Puertas
Las malas noticias son como puertas que se te cierran de golpe, como losas terribles que te dejan fuera, pero no libre, sino encerrado en ti mismo, en tu tristeza, en tu dolor, en tu vacío, en la soledad de que no te entiendan o no sepan consolarte. A veces nos sentimos incomprendidos y, sin embargo, quienes no nos ayudan no lo hacen por indiferencia, sino porque quizá ya han pasado por algo parecido y saben que el único consuelo es el tiempo, esa panacea que no nos cura, pero apacigua la tirantez de las heridas, que, aunque cicatrizan, nos dejan marcas imborrables, profundas algunas, y otras suavizadas con nuevos cariños e ilusiones.
Cuando se te cierra una puerta sueles atravesar por momentos que otros han vivido ya, pero que para ti son nuevos, son tus momentos, días negros o muy grises... y no se parecen a nada que pudieras haber imaginado: estos duelen de verdad. Una relación rota, la espera de unos resultados, la amenaza de una enfermedad, la pérdida del puesto de trabajo... sobre todo, cuando sobrevienen sin avisar, de improviso, como un mazazo que te golpea, como una puerta en las narices. Y vaya si duele.

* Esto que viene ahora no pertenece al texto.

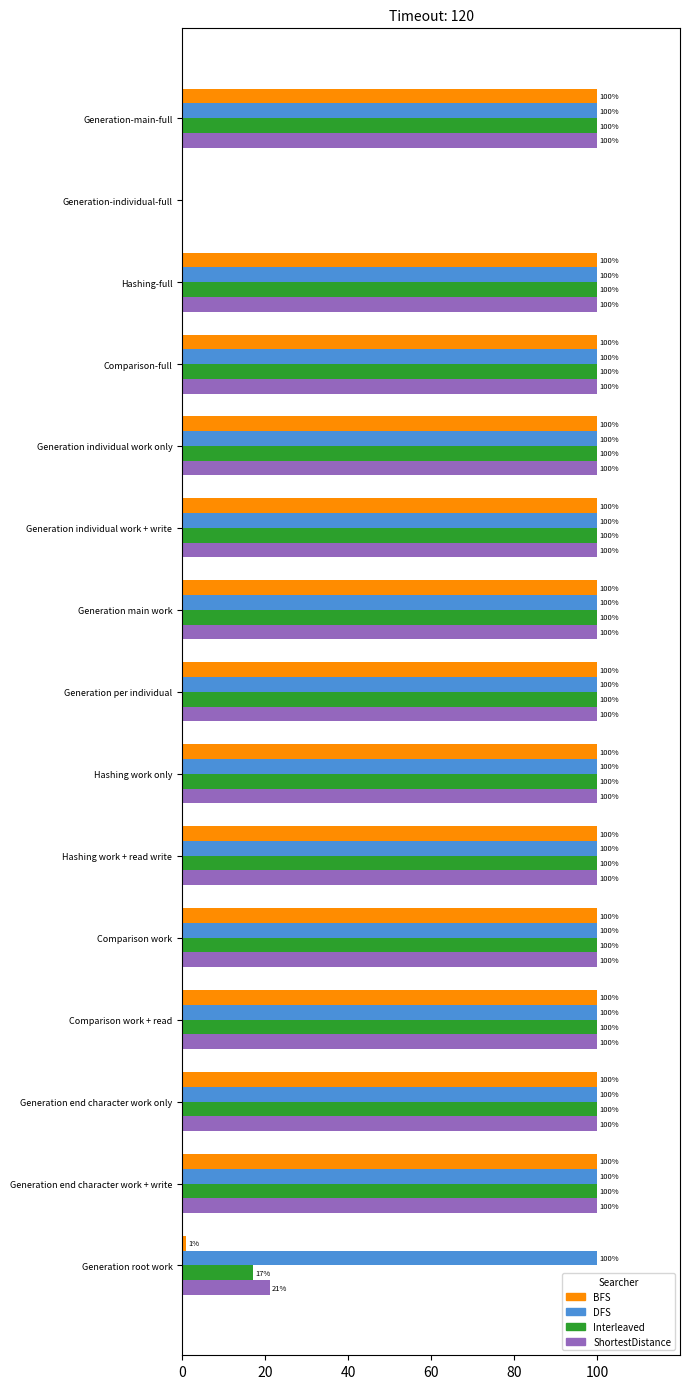

What is the total value across all series at Generation end character work + write?

400.0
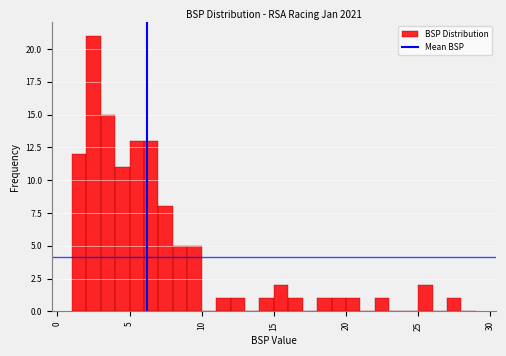

Read against the x-axis, roughly where is the centre of the tallest bar?

2.5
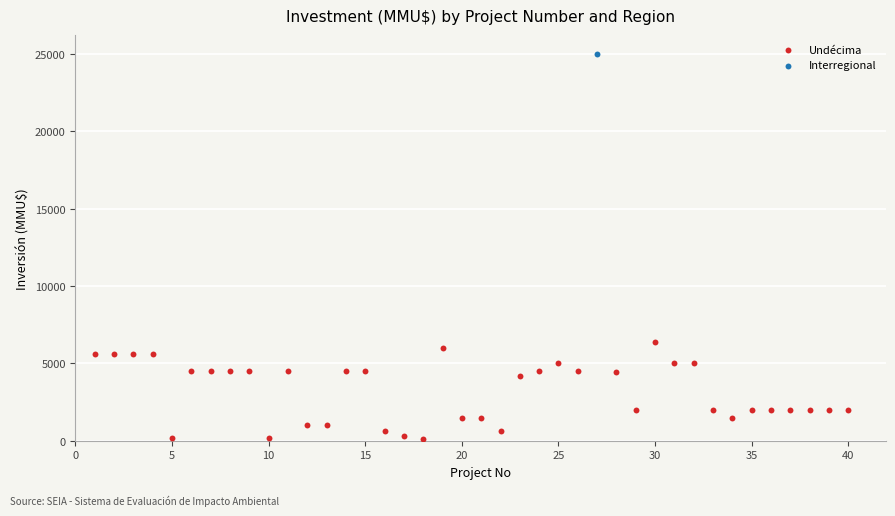

What are all the series names shown in the legend?

Undécima, Interregional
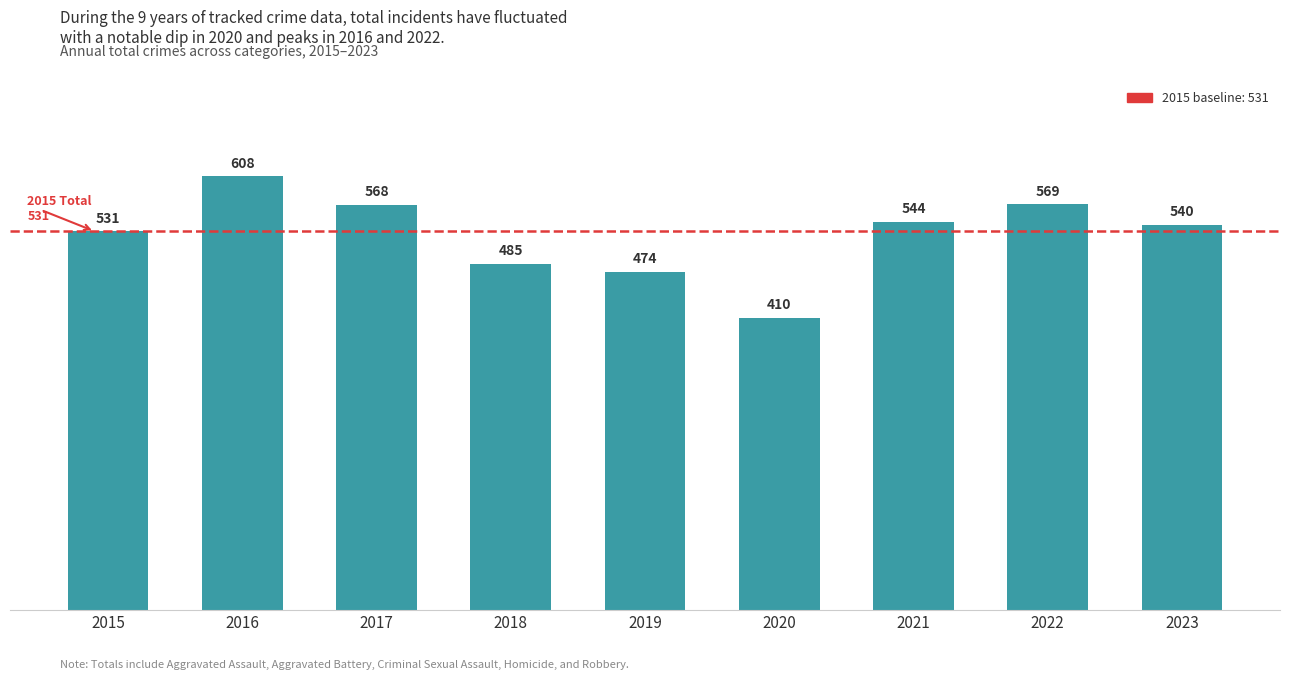

What is the ratio of the value at 2023 to the value at 2015?

1.0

La puerta es uno de los símbolos más ricos y productivos de nuestra concepción del mundo. Como la mayoría de pensamientos y conceptos mentales contiene la doble vertiente positiva y negativa, optimista y pesimista, que refleja cómo somos, cómo sentimos o cómo enfrentamos los problemas. Siempre hay que intentar solucionar aquello que nos preocupa, pero no siempre tenemos la llave y a veces nos han cambiado la cerradura para que no podamos pasar y arreglar las cosas.
La puerta cerrada es el problema sin solución, es la impotencia de no poder hacer nada, porque no depende de nosotros, es un escollo que te encuentras y que se levanta ante ti como una montaña, inaccesible y que no puedes subir tú solo. Cuando todo te sale mal, cuando parece que todo está contra ti, y hagas lo que hagas no consigues que nadie te abra la puerta, te ayude, te eche una mano o, simplemente, te comprenda o se sienta identificado contigo, te desesperas y quizá te rebeles contra el mundo y lo pagues con quien menos se lo merece.
La puerta abierta, por el contrario, siempre ha representado la esperanza, el futuro, una luz que nos hace vislumbrar una salida, una posible solución, una vía de escape, quizá no es la mejor ni la que esperábamos, pero nos presenta una posibilidad, a veces no imaginada, que nos invita a ilusionarnos de nuevo, que nos alivia y que, en parte, compensa esa pérdida o ese fracaso que nos tenía encerrados.
También estas puertas se abren a veces por sorpresa, alguien que no te esperas se convierte en tu salvador, en tu mejor apoyo, en una mano tendida sin esperar nada a cambio. Las puertas de las que hablo son como las que mueve el aire, que se abren y se cierran sin que hagamos nada, al margen de nuestra voluntad, y nos frenan o nos marcan un camino sin que lo esperemos.
A veces, la puerta que se abre y se cierra es la misma, y entonces la satisfacción es máxima, como un tesoro perdido y recobrado, como una ilusión olvidada y revivida en la esperanza de un futuro mejor. Hace un tiempo, por razones laborales, una puerta se me cerró y, en ese momento, pensé que sería para siempre. Sin embargo, esa misma puerta se me puede volver a abrir en unos meses. No es seguro, tienen que abrirse y cerrarse otras puertas para que eso suceda, pero la mera posibilidad de poder atravesar de nuevo esa puerta me genera una ilusión y una emoción que tenía olvidadas.
Para todos aquellos aprendices de "cerrajeros"
que tratan de abrir las puertas que la vida se empeña de cerrarles,
porque seguro que traspasarán el umbral hacia la esperanza.